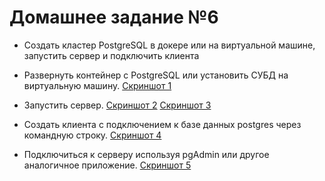 # Домашнее задание №6
- Создать кластер PostgreSQL в докере или на виртуальной машине, запустить сервер и подключить клиента

- Развернуть контейнер с PostgreSQL или установить СУБД на виртуальную машину.
[Скриншот 1](1SuccessfullyInstalled.png)
- Запустить сервер.
[Скриншот 2](2Cluster-is-online.png)
[Скриншот 3](3Version.png)

- Создать клиента с подключением к базе данных postgres через командную строку.
[Скриншот 4](4User-is-created.png)

- Подключиться к серверу используя pgAdmin или другое аналогичное приложение.
[Скриншот 5](Error-in-PGAdmin.png)


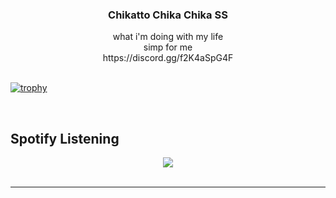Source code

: ### <div align="center">Chikatto Chika Chika SS</div>  
  

<div align="center">what i'm doing with my life </div>  
  

<div align="center">simp for me</div>  
  

<div align="center">https://discord.gg/f2K4aSpG4F</div>  
  

<div align="center"></div>  
  
<br/>  

[![trophy](https://github-profile-trophy.vercel.app/?username=VermeilChan&theme=onedark)](https://github.com/ryo-ma/github-profile-trophy)
 
</div>  
  
<br/>  


## Spotify Listening  
<div align="center"><img src="https://spotify-github-profile.vercel.app/api/view?uid=31r64nyxu26h2227sqznt44icji4&cover_image=true&theme=default&show_offline=false&background_color=121212&bar_color=53b14f&bar_color_cover=true" /></div>
<br />

----
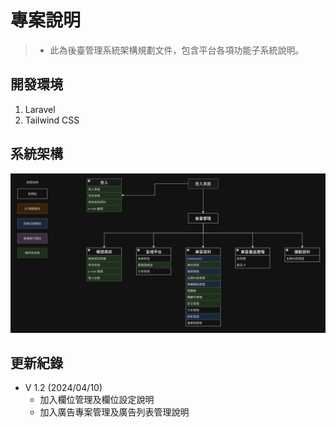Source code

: # 專案說明
> - 此為後臺管理系統架構規劃文件，包含平台各項功能子系統說明。


## 開發環境
1. Laravel
2. Tailwind CSS


## 系統架構

![架構圖](Pages/asset/system-structure.png)


## 更新紀錄

- V 1.2 (2024/04/10)
  - 加入欄位管理及欄位設定說明
  - 加入廣告專案管理及廣告列表管理說明


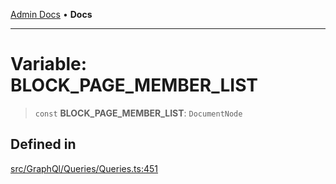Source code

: [Admin Docs](/) • **Docs**

***

# Variable: BLOCK\_PAGE\_MEMBER\_LIST

> `const` **BLOCK\_PAGE\_MEMBER\_LIST**: `DocumentNode`

## Defined in

[src/GraphQl/Queries/Queries.ts:451](https://github.com/PalisadoesFoundation/talawa-admin/blob/main/src/GraphQl/Queries/Queries.ts#L451)
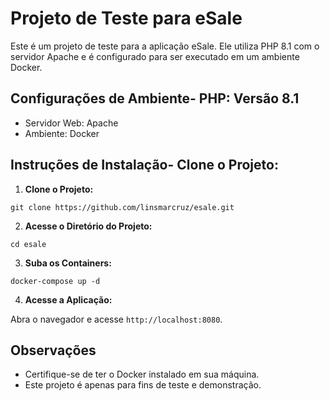 # Projeto de Teste para eSale
Este é um projeto de teste para a aplicação eSale. Ele utiliza PHP 8.1 com o servidor Apache e é configurado para ser executado em um ambiente Docker.
## Configurações de Ambiente- PHP: Versão 8.1
- Servidor Web: Apache
- Ambiente: Docker
## Instruções de Instalação- Clone o Projeto:

1. **Clone o Projeto:**

` git clone https://github.com/linsmarcruz/esale.git `

2. **Acesse o Diretório do Projeto:**

`cd esale`

3. **Suba os Containers:**

`docker-compose up -d`

4. **Acesse a Aplicação:** 
 
Abra o navegador e acesse `http://localhost:8080`.

## Observações
- Certifique-se de ter o Docker instalado em sua máquina.
- Este projeto é apenas para fins de teste e demonstração.
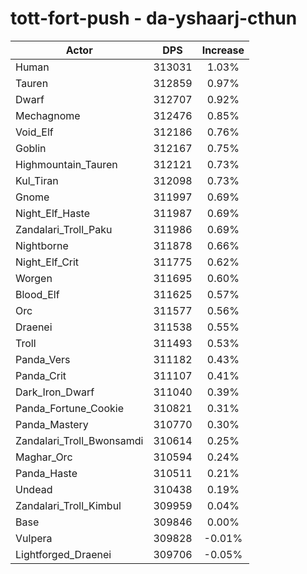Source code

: # tott-fort-push - da-yshaarj-cthun
| Actor | DPS | Increase |
|---|:---:|:---:|
|Human|313031|1.03%|
|Tauren|312859|0.97%|
|Dwarf|312707|0.92%|
|Mechagnome|312476|0.85%|
|Void_Elf|312186|0.76%|
|Goblin|312167|0.75%|
|Highmountain_Tauren|312121|0.73%|
|Kul_Tiran|312098|0.73%|
|Gnome|311997|0.69%|
|Night_Elf_Haste|311987|0.69%|
|Zandalari_Troll_Paku|311986|0.69%|
|Nightborne|311878|0.66%|
|Night_Elf_Crit|311775|0.62%|
|Worgen|311695|0.60%|
|Blood_Elf|311625|0.57%|
|Orc|311577|0.56%|
|Draenei|311538|0.55%|
|Troll|311493|0.53%|
|Panda_Vers|311182|0.43%|
|Panda_Crit|311107|0.41%|
|Dark_Iron_Dwarf|311040|0.39%|
|Panda_Fortune_Cookie|310821|0.31%|
|Panda_Mastery|310770|0.30%|
|Zandalari_Troll_Bwonsamdi|310614|0.25%|
|Maghar_Orc|310594|0.24%|
|Panda_Haste|310511|0.21%|
|Undead|310438|0.19%|
|Zandalari_Troll_Kimbul|309959|0.04%|
|Base|309846|0.00%|
|Vulpera|309828|-0.01%|
|Lightforged_Draenei|309706|-0.05%|
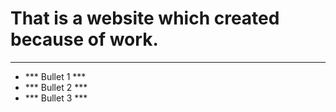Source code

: # That is a website which created because of work. 
---
* *** Bullet 1 ***
* *** Bullet 2 ***
* *** Bullet 3 *** 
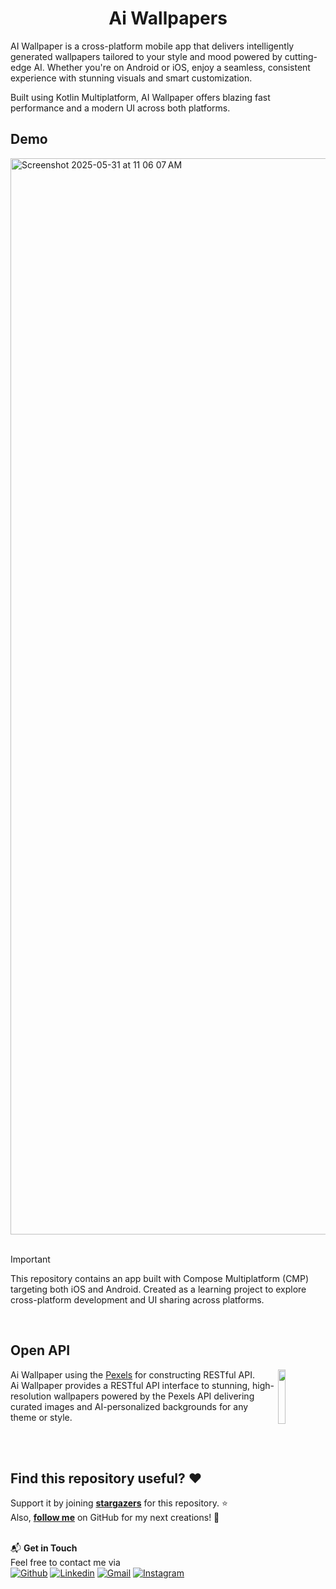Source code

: <h1 align="center">Ai Wallpapers</h1> 

AI Wallpaper is a cross-platform mobile app that delivers intelligently generated wallpapers tailored to your style and mood powered by cutting-edge AI. Whether you're on Android or iOS, enjoy a seamless, consistent experience with stunning visuals and smart customization.

Built using Kotlin Multiplatform, AI Wallpaper offers blazing fast performance and a modern UI across both platforms.

## Demo

<img width="1722" alt="Screenshot 2025-05-31 at 11 06 07 AM" src="https://github.com/user-attachments/assets/12fbf501-a5df-4a12-864e-11ac0283b5a0" />

<br>
<br>

> [!important]
> This repository contains an app built with Compose Multiplatform (CMP) targeting both iOS and
> Android. Created as a learning project to explore cross-platform development and UI sharing across
> platforms.

<br>

## Open API
<img src="https://play-lh.googleusercontent.com/CEZHWF09xolzwB9XmfNlIIiqKE1zotx8o9gZ9ULRvxhs8V6V0gXMMgaFCUg5DR71vA=w480-h960-rw" align="right" width="15%"/>

Ai Wallpaper using the [Pexels](https://www.pexels.com/api/) for constructing RESTful API.<br>
Ai Wallpaper provides a RESTful API interface to stunning, high-resolution wallpapers powered by the Pexels API delivering curated images and AI-personalized backgrounds for any theme or style.

<br>
<br>

## Find this repository useful? :heart:

Support it by joining __[stargazers](https://github.com/GhayasAhmad/Kmp-AiWallpaper/stargazers)__ for this repository. :star: <br>
Also, __[follow me](https://github.com/GhayasAhmad)__ on GitHub for my next creations! 🤩
</br>
</br>

📬 **Get in Touch**  
Feel free to contact me via
</br>
[![Github](https://img.shields.io/badge/-Github-000?style=flat&logo=Github&logoColor=white)](https://github.com/GhayasAhmad)
[![Linkedin](https://img.shields.io/badge/-LinkedIn-blue?style=flat&logo=Linkedin&logoColor=white)](https://www.linkedin.com/in/ghayasahmad47/)
[![Gmail](https://img.shields.io/badge/-Gmail-c14438?style=flat&logo=Gmail&logoColor=white)](mailto:sheikhghayas47@gmail.com)
[![Instagram](https://img.shields.io/badge/Instagram-%23E4405F.svg?style=flat&logo=Instagram&logoColor=white)](https://www.instagram.com/gcodes._/)
</br>


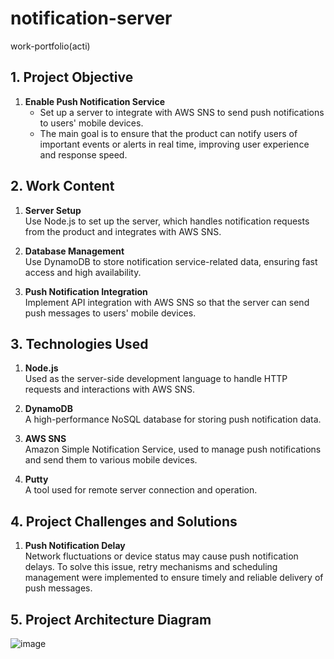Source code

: # notification-server
work-portfolio(acti)

## 1. Project Objective
1. **Enable Push Notification Service**  
   - Set up a server to integrate with AWS SNS to send push notifications to users' mobile devices.  
   - The main goal is to ensure that the product can notify users of important events or alerts in real time, improving user experience and response speed.  

## 2. Work Content
1. **Server Setup**  
   Use Node.js to set up the server, which handles notification requests from the product and integrates with AWS SNS.  

2. **Database Management**  
   Use DynamoDB to store notification service-related data, ensuring fast access and high availability.  

3. **Push Notification Integration**  
   Implement API integration with AWS SNS so that the server can send push messages to users' mobile devices.  

## 3. Technologies Used
1. **Node.js**  
   Used as the server-side development language to handle HTTP requests and interactions with AWS SNS.  

2. **DynamoDB**  
   A high-performance NoSQL database for storing push notification data.  

3. **AWS SNS**  
   Amazon Simple Notification Service, used to manage push notifications and send them to various mobile devices.  

4. **Putty**  
   A tool used for remote server connection and operation.  

## 4. Project Challenges and Solutions
1. **Push Notification Delay**  
   Network fluctuations or device status may cause push notification delays. To solve this issue, retry mechanisms and scheduling management were implemented to ensure timely and reliable delivery of push messages.  

## 5. Project Architecture Diagram
![image](https://github.com/user-attachments/assets/51ed8c0c-128e-4951-b0b5-9f4799ef2c24)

**TASK DETAILS**
Recast as a numbered list the lines of the items starting with the line that contains "## 2. Work Content" and going on through the line that contains "Use DynamoDB to", leaving out blank lines.

**REPLY TO THE EXERCISE**
1. ## 2. Work Content
2. 1. **Server Setup**  
3.    Use Node.js to set up the server, which handles notification requests from the product and integrates with AWS SNS.  
4. 2. **Database Management**  
5.    Use DynamoDB to store notification service-related data, ensuring fast access and high availability.  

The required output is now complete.